Paul's Shrimp House
530 Athens St
Tarpon Springs, FL 34689
(727) 937-1239
(All photos borrowed from the Paul's Shrimp House website.)
Mmm, Paul's. Whenever I visit Florida, my grandfather inevitably packs myself and any other lingering relatives into his Cadillac for one purpose: to get us some boiled shrimp in Tarpon Springs, the small and touristfied Greek community close to Tampa. Not that we mind.
Paul's is a typical Florida seafood shack, full of miscellaneous plastic aquatic critters on the inside, and lots of geriatric snowbirds on their weekly outings. The middle-aged waitresses wear uncomfortable looking shorts but bustle with heart-warming efficiency, slinging beer (which comes in pitchers), squid parts and cocktail sauce with fluent skill. You may not be able to tell from the sign, but the shrimp mascot emblazoned on it is holding a beer mug and is obviously piss-drunk. That's the kind of place we're talking about here.
The menu reflects the Greek roots of Tarpon Springs, including such Mediterrenean delights as pickled octopus, Greek salad, and baklava. Fried seafood all sorts is also amply represented, along with a decent variety of sandwiches and even a few land-based animals, although you really shouldn't be going there unless you want people to laugh at you.
In my family, we are convention bound to order the same thing every time we visit this fine establishment, spirit of adventure be damned. We begin with at least three orders of the Greek salad for 1 ($2.75) with a healthy scoop of potato salad ($2.00) on top. This might sound strange to you gentrified California weenies, but let me assure you, the combination is both unique to Tampa and utterly delicious, as the starchy potato salad absorbs the oily and tangy Greek dressing. And the salad itself doesn't disappoint - bristling with sharp, tangy feta chunks and plenty of anchovies, peppers, and olives, it's a pungent beginning to any meal.
We move on entrees, which are generally left open to the individual (gasp.) On my most recent visit, I ordered the simply but delicious broiled grouper ($12.95), which came in a very considerable portion, served alongside buttery vegetables and some expertly prepare coleslaw. The meat was flaky, tender, and cooked just long enough - I wolfed it down. My cousin went with the broiled scallops ($10.95), which were tiny and tender little pearls of tastiness - everyone at the table sniped a few.
But you can't pass up the fried food, can you? Paul's fried oysters ($9.95) are excellent, with a sharp and crispy exterior crust and a juicy and briny inside. They're infinitely better then potato chips and just about as addictive, and everyone I'm related to seems to be able to go through immense quantities of them with little to no trouble (including me.) I also like the fried smelts ($6.95), though be forewarned: these pungent and oily little fish might make a tasty appetizer, but plowing through an entire plate of these as a main course is...daunting.

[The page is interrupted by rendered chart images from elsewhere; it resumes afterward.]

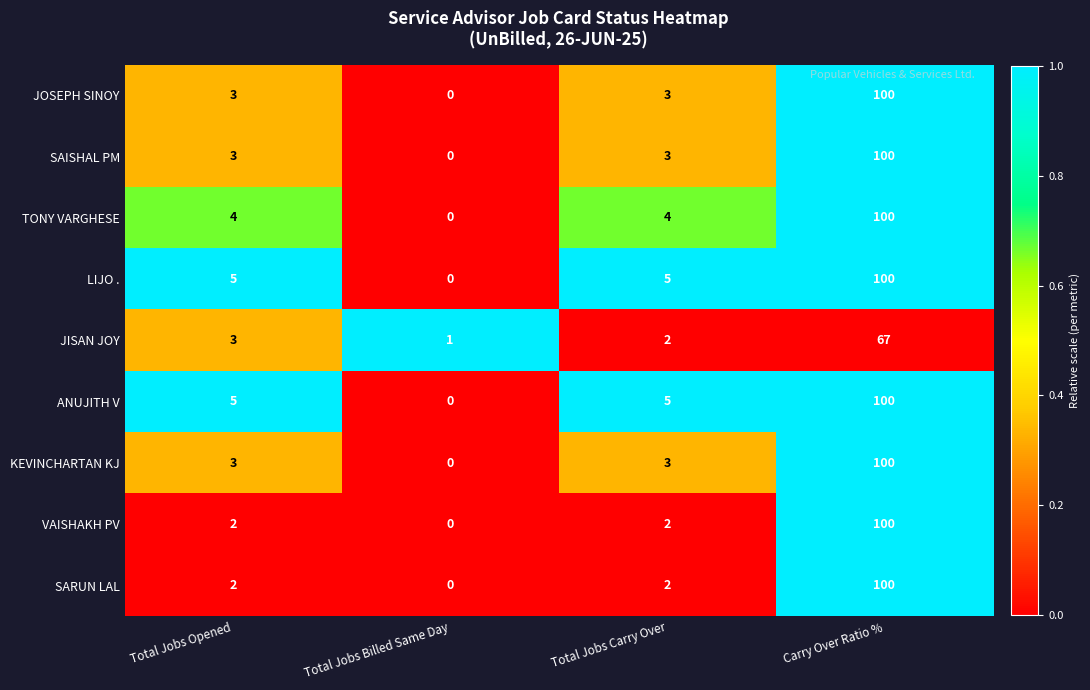

What is the average value of the VAISHAKH PV series?

26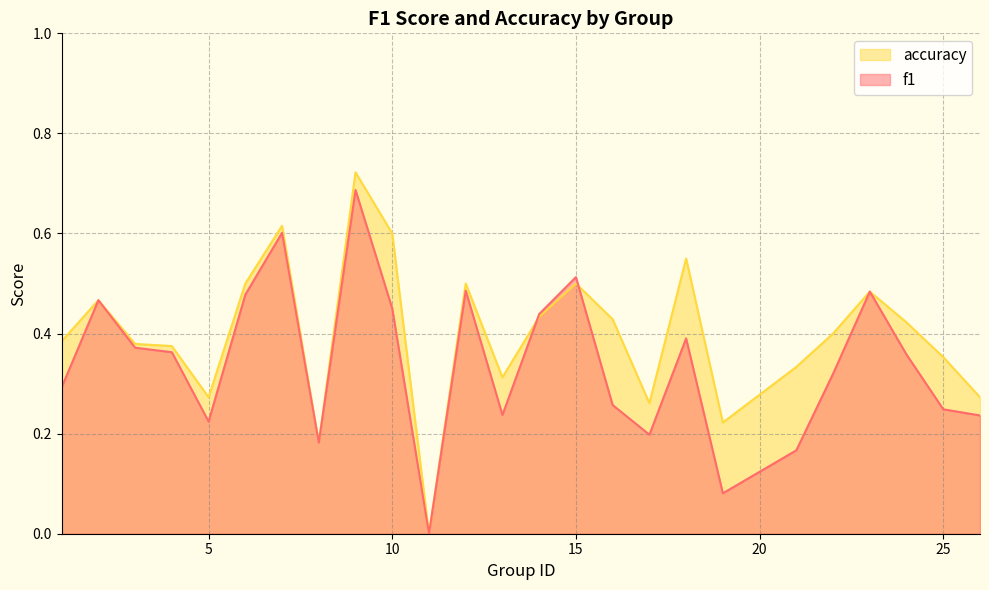

Reading left to right, transcribe all the data shown in this chart.

f1: 0.3	0.5	0.4	0.4	0.2	0.5	0.6	0.2	0.7	0.5	0.0	0.5	0.2	0.4	0.5	0.3	0.2	0.4	0.1	0.2	0.3	0.5	0.4	0.2	0.2
accuracy: 0.4	0.5	0.4	0.4	0.3	0.5	0.6	0.2	0.7	0.6	0.0	0.5	0.3	0.4	0.5	0.4	0.3	0.6	0.2	0.3	0.4	0.5	0.4	0.4	0.3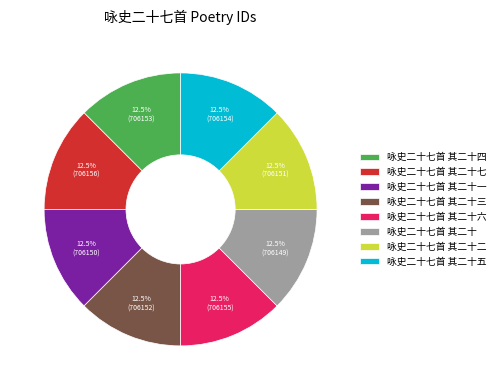

True or false: 咏史二十七首 其二十七 accounts for 1% of the total.

False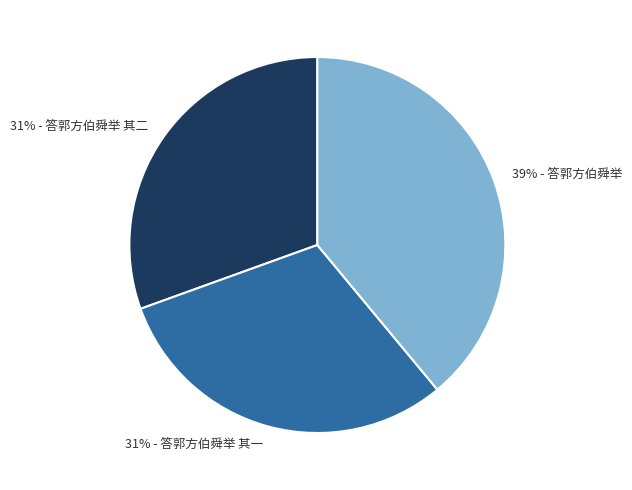

To the nearest percent, what is the difference between the largest and smallest slice percentages?

8%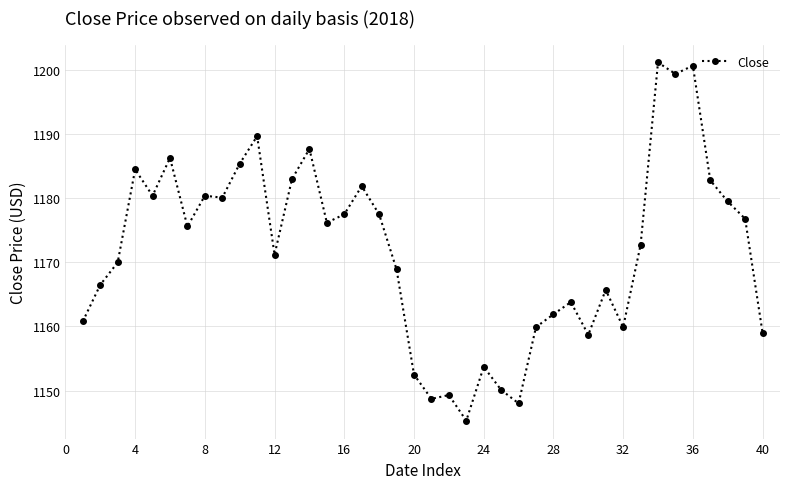

What is the minimum value shown in the chart?

1145.3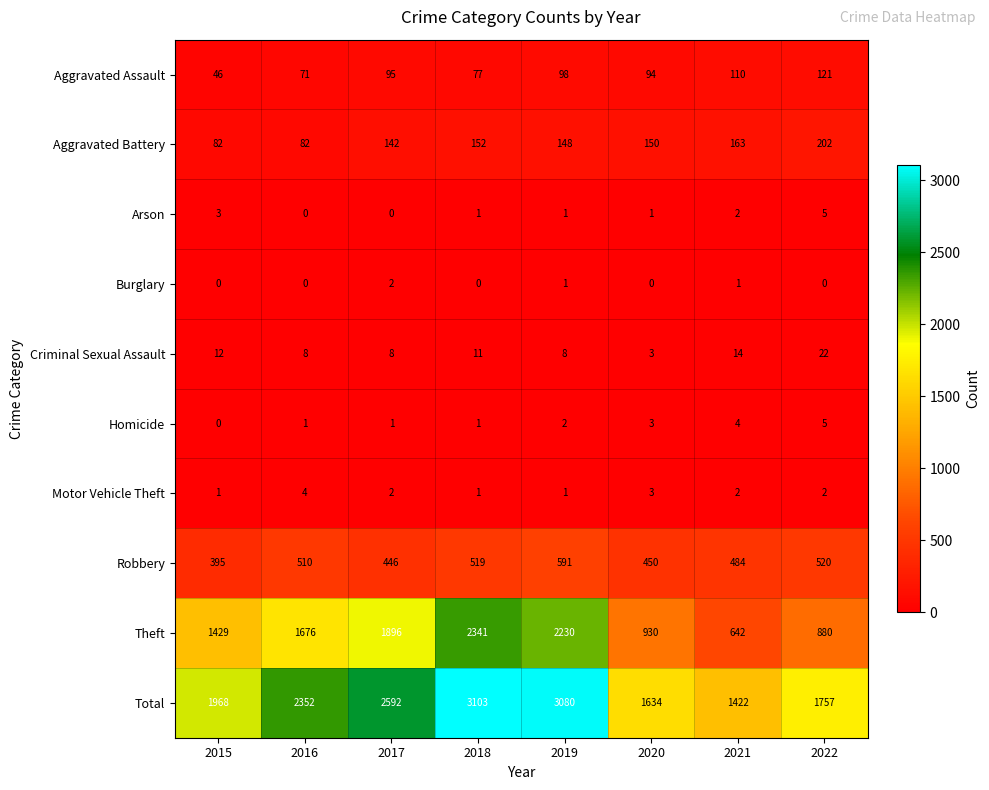

Which series changed the most between 2015 and 2016?

Total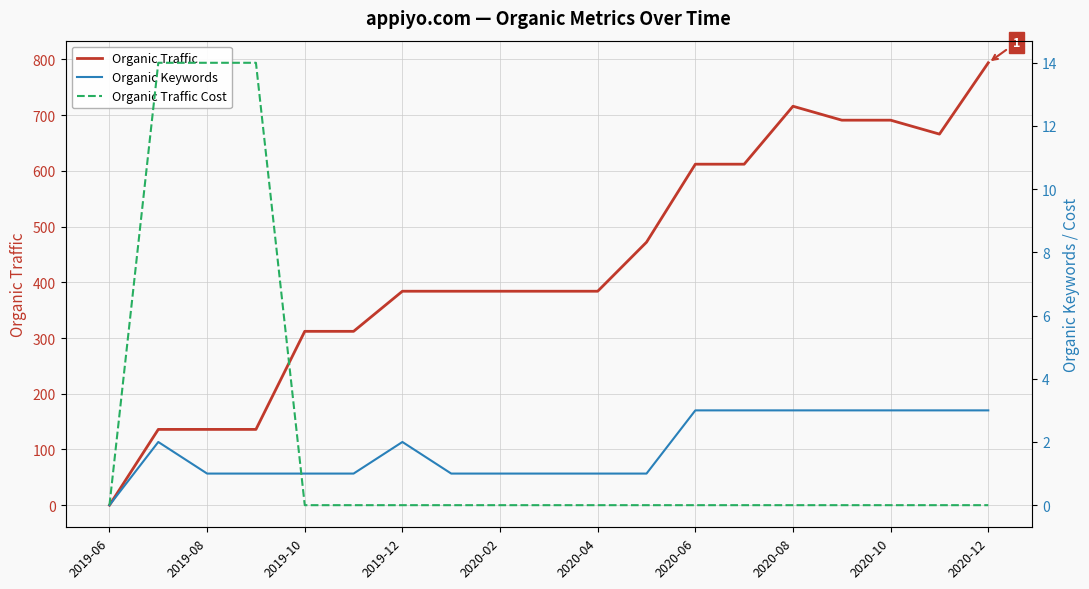

Which category has the lowest value in the Organic Keywords series?

2019-06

Share.
Finally, the Greek-style squid ($8.50) is incredible - a big, sizzling plate full of lightly fried squid parts, peppers, onions, and olives and feta cheese. It's pungent, delicious, and deeply Greek - you must try this.
What's for dessert? You can always have baklava, but we prefer a pound of Paul's signature dish: boiled shrimp ($13.95.) Big, plump, and shell on,they're boiled in some mysterious combination of Greek herbs and spices, doused in lemon, and served on a plate - and they are good, cooked just long enough to become tender but not mushy. Slap on some tangy cocktail sauce and you have entered shellfish heaven, at least by my estimation.
Paul's is a wonderful specimen of the Tampa fish house - it's a must-visit if you're in Tarpon Springs and can tear yourself away from the many other fine Greek establishments that dot that magnificent, touristy row. Eat fried oysters until you experience gastric pain then come back for more.